### What this task involves
Images aside, the whole listing should be written out word for word.

### Data extract
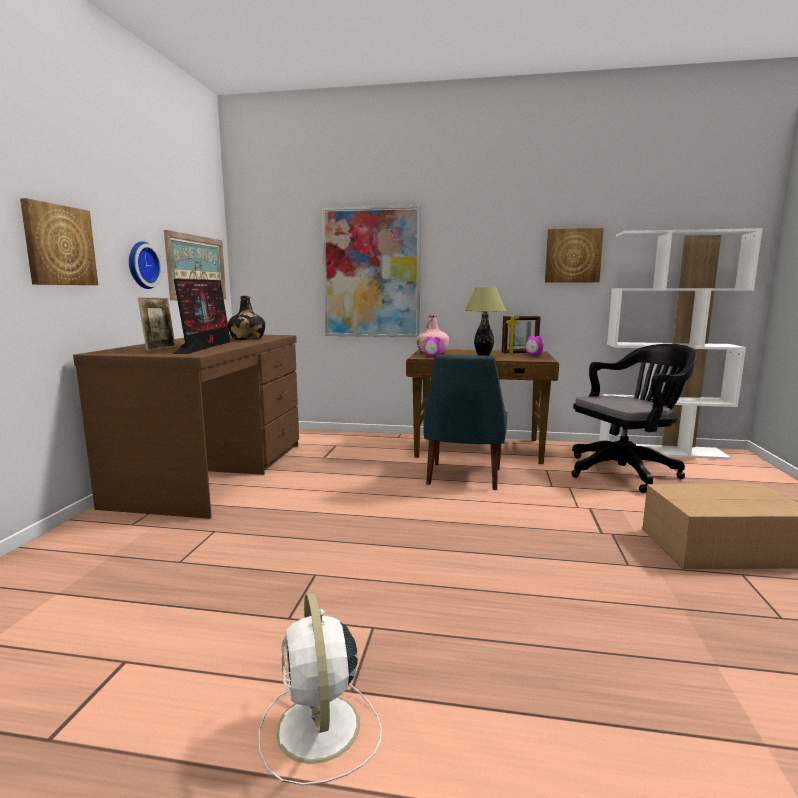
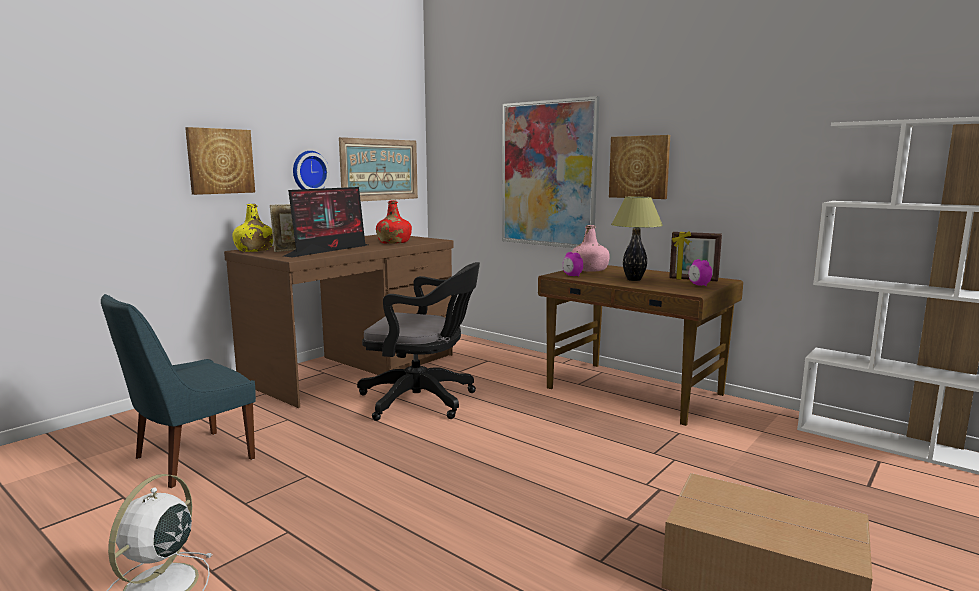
camera: 30 degrees right, 0 degrees up
black bottle [228,296,265,340] -> red bottle [376,200,412,244]
blue chair [424,354,508,490] -> blue chair moved to [101,294,256,488]
picture [545,228,604,283] -> picture moved to [609,135,670,199]
black office chair [571,344,696,493] -> black office chair moved to [357,262,480,421]
none -> yellow bottle [232,204,273,252]

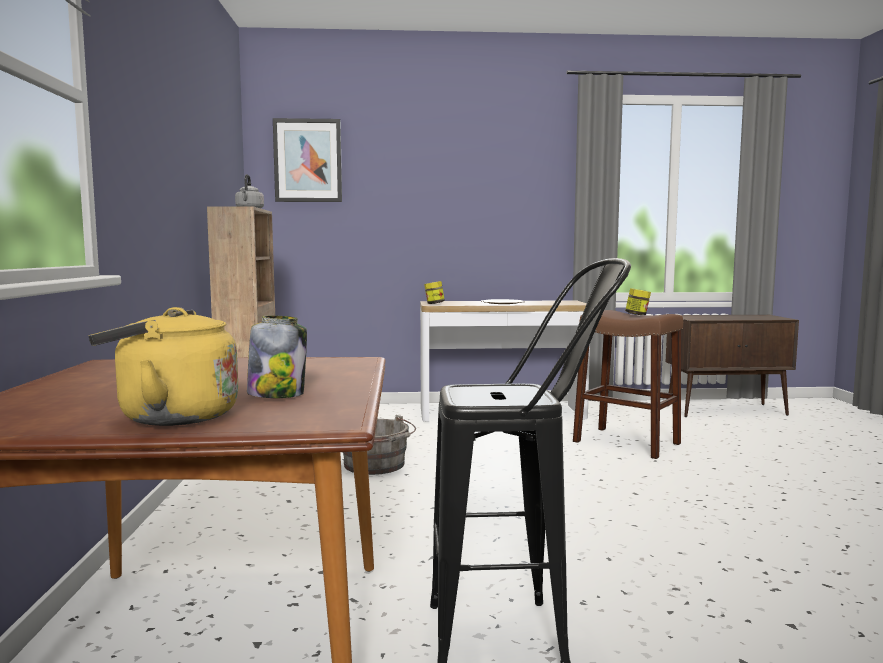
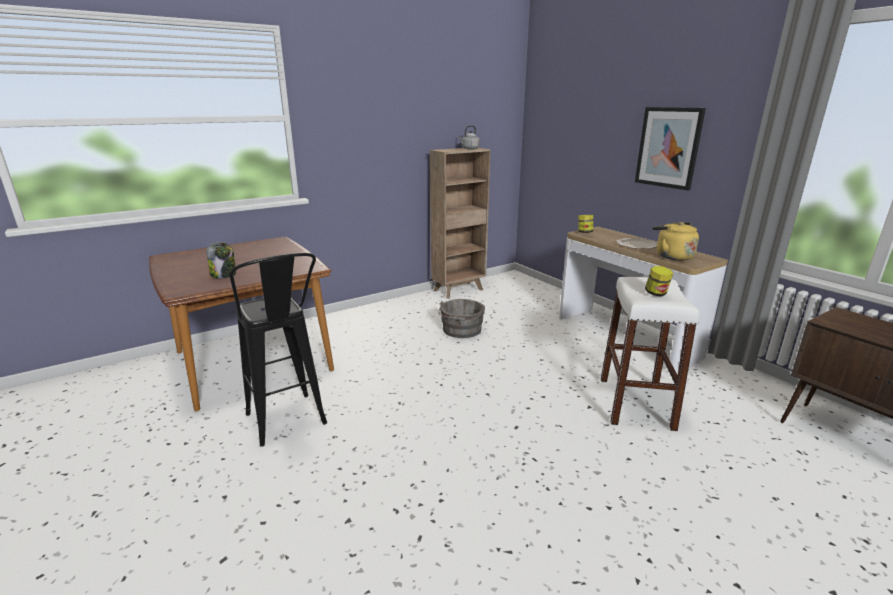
camera: 60 degrees right, 15 degrees up
yellow kettle [89,307,239,426] -> yellow kettle moved to [652,222,699,260]
picture [273,118,342,202] -> picture moved to [635,107,706,190]
brown stool [573,310,683,459] -> white stool [601,277,700,431]

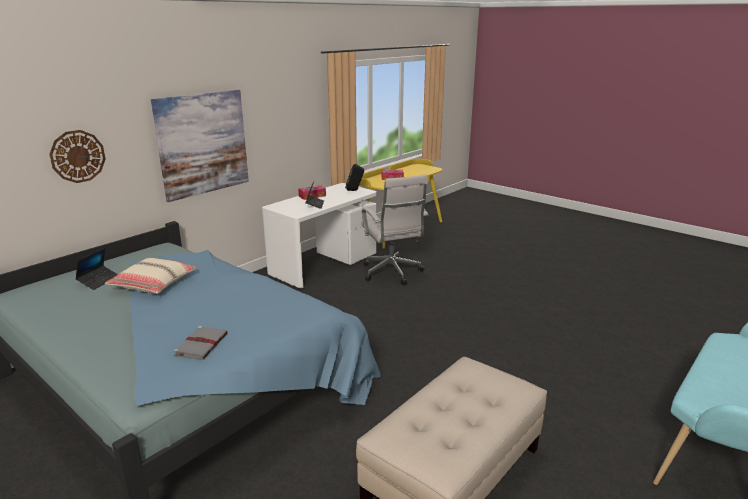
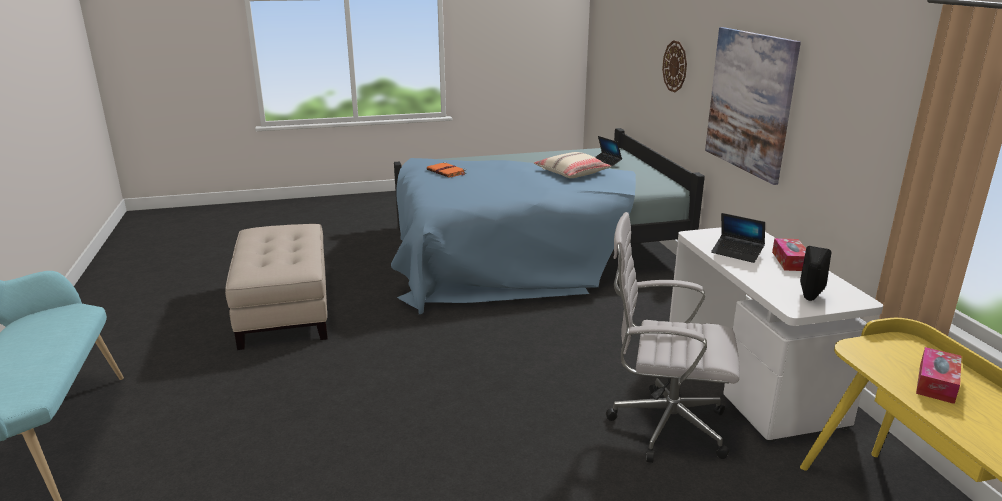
camera: 125 degrees right, 0 degrees up
grey book [173,326,227,360] -> orange book [427,162,467,178]

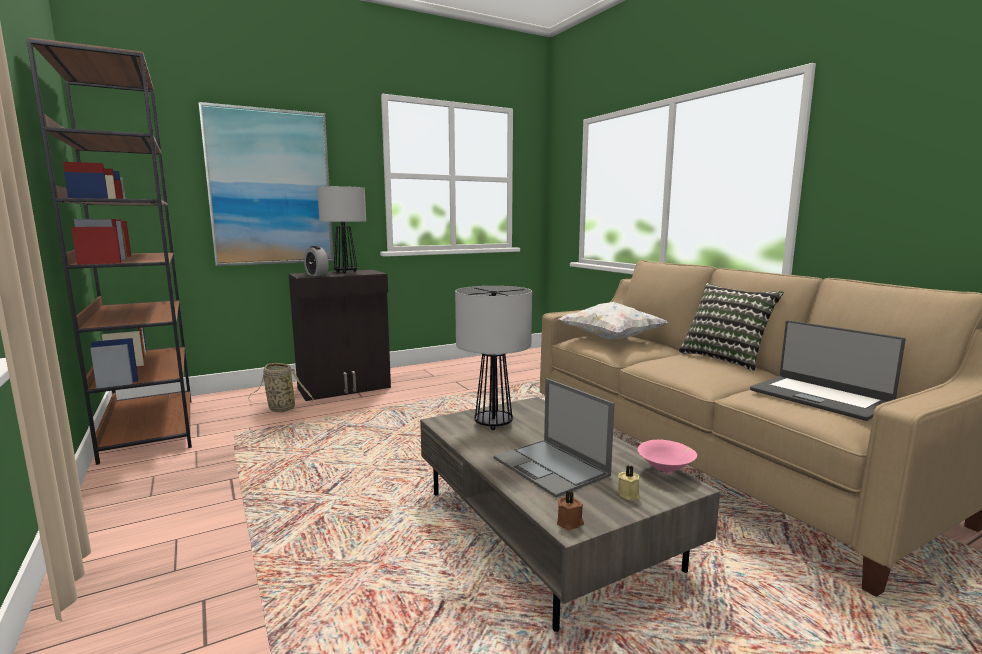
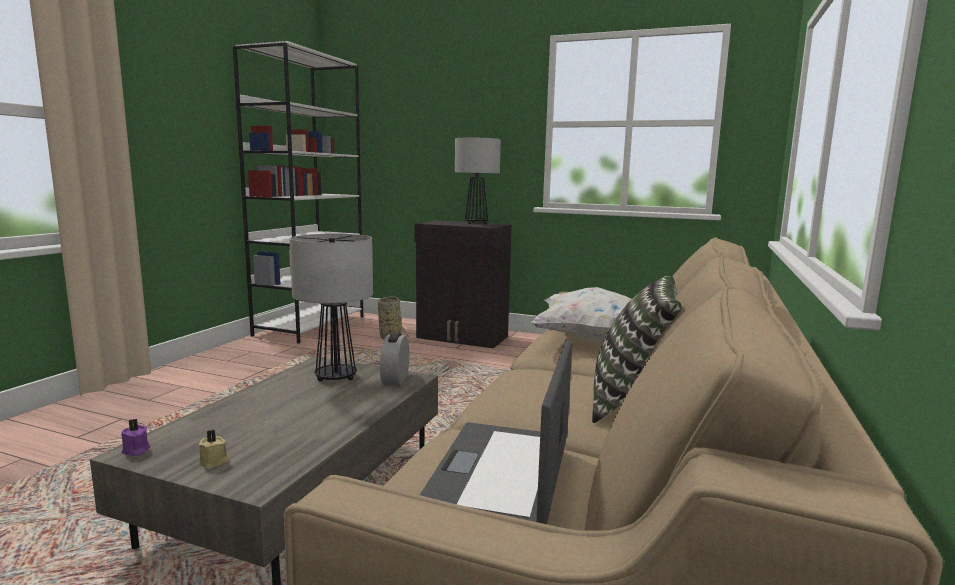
camera: 50 degrees right, 0 degrees up
brown bookcase [26,37,192,465] -> white bookcase [233,41,363,344]
picture [198,102,334,266] -> none
alarm clock [304,246,329,276] -> alarm clock moved to [380,333,410,385]
laptop [494,378,615,498] -> none
brown candle [557,490,584,530] -> purple candle [121,419,150,456]
pink bowl [638,440,697,474] -> none

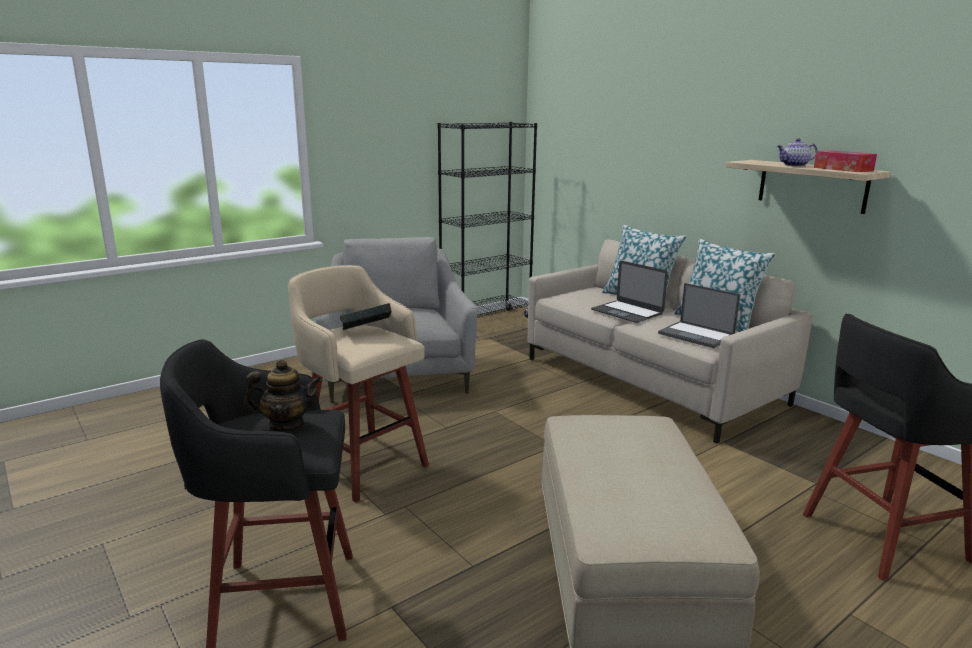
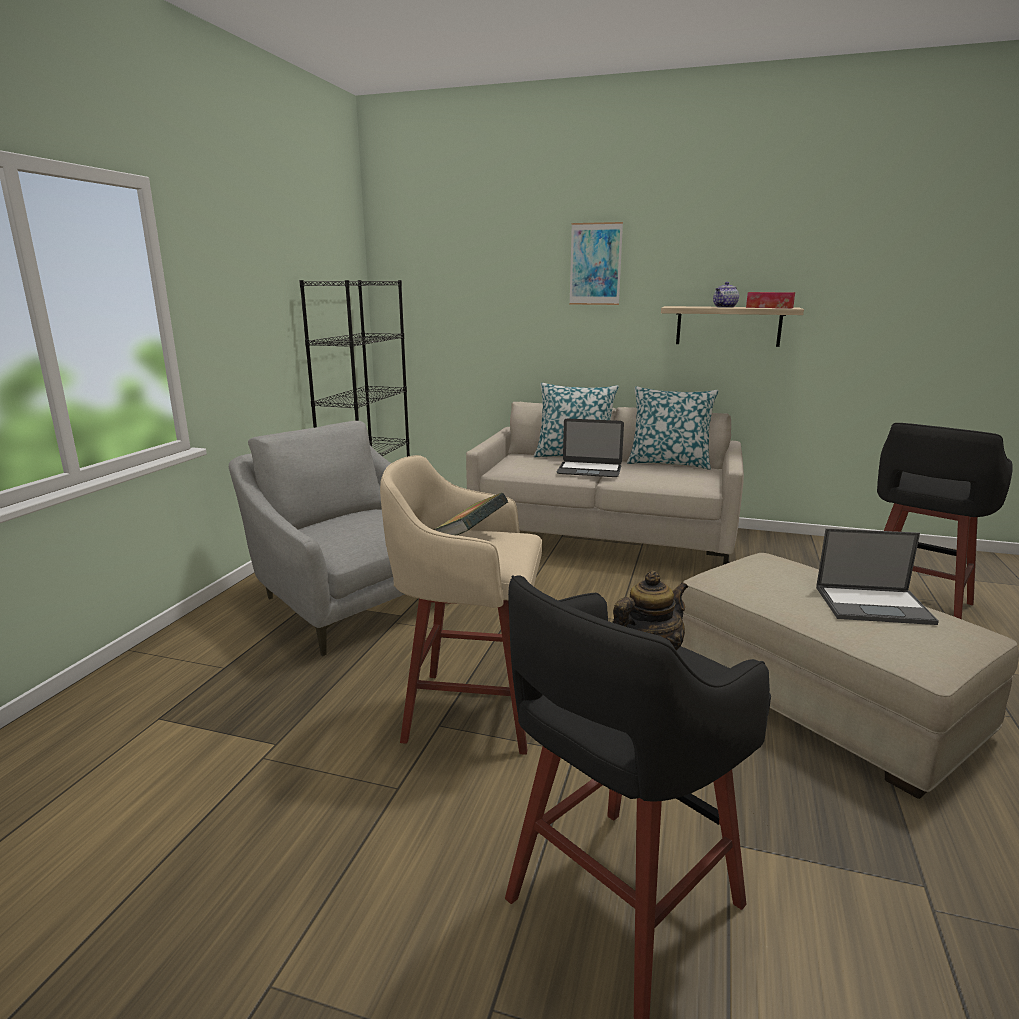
camera: 35 degrees left, 0 degrees up
laptop [658,283,741,348] -> laptop moved to [816,528,939,625]
none -> picture [569,222,623,305]

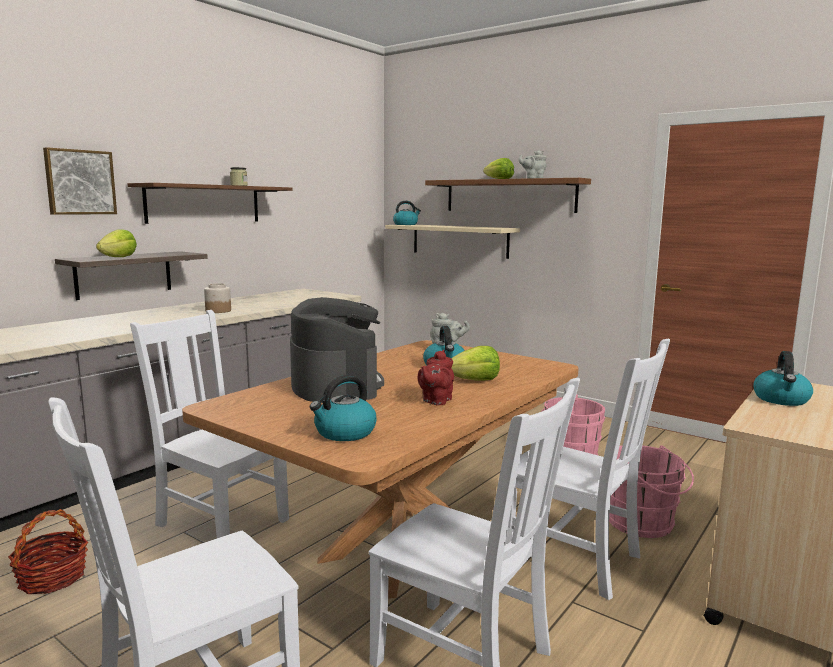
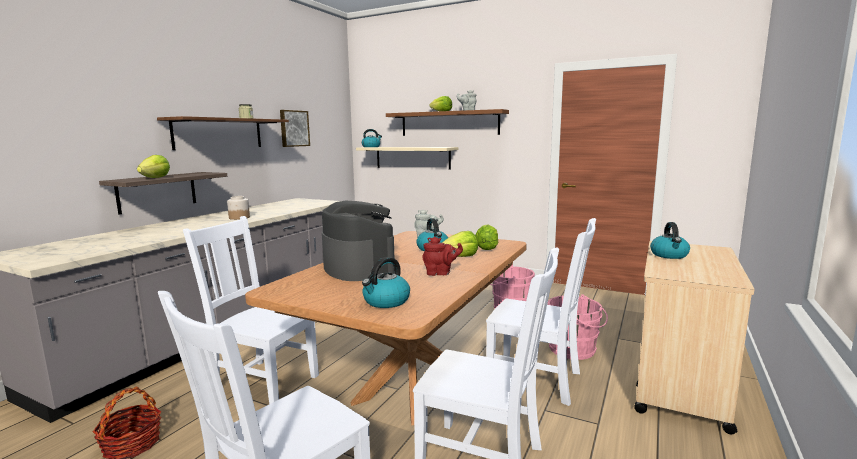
camera: 10 degrees left, 0 degrees up
picture [43,147,117,215] -> picture moved to [280,110,310,147]
red teapot [418,350,454,405] -> red teapot turned 105 degrees counterclockwise [422,237,463,276]
none -> lettuce [475,224,499,250]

### Written answer
camera: 30 degrees right, 0 degrees up
black bottle [228,296,265,340] -> red bottle [376,200,412,244]
blue chair [424,354,508,490] -> blue chair moved to [101,294,256,488]
picture [545,228,604,283] -> picture moved to [609,135,670,199]
black office chair [571,344,696,493] -> black office chair moved to [357,262,480,421]
none -> yellow bottle [232,204,273,252]

camera: 60 degrees right, 15 degrees up
yellow kettle [89,307,239,426] -> yellow kettle moved to [652,222,699,260]
picture [273,118,342,202] -> picture moved to [635,107,706,190]
brown stool [573,310,683,459] -> white stool [601,277,700,431]

camera: 125 degrees right, 0 degrees up
grey book [173,326,227,360] -> orange book [427,162,467,178]

camera: 50 degrees right, 0 degrees up
brown bookcase [26,37,192,465] -> white bookcase [233,41,363,344]
picture [198,102,334,266] -> none
alarm clock [304,246,329,276] -> alarm clock moved to [380,333,410,385]
laptop [494,378,615,498] -> none
brown candle [557,490,584,530] -> purple candle [121,419,150,456]
pink bowl [638,440,697,474] -> none

camera: 35 degrees left, 0 degrees up
laptop [658,283,741,348] -> laptop moved to [816,528,939,625]
none -> picture [569,222,623,305]

camera: 10 degrees left, 0 degrees up
picture [43,147,117,215] -> picture moved to [280,110,310,147]
red teapot [418,350,454,405] -> red teapot turned 105 degrees counterclockwise [422,237,463,276]
none -> lettuce [475,224,499,250]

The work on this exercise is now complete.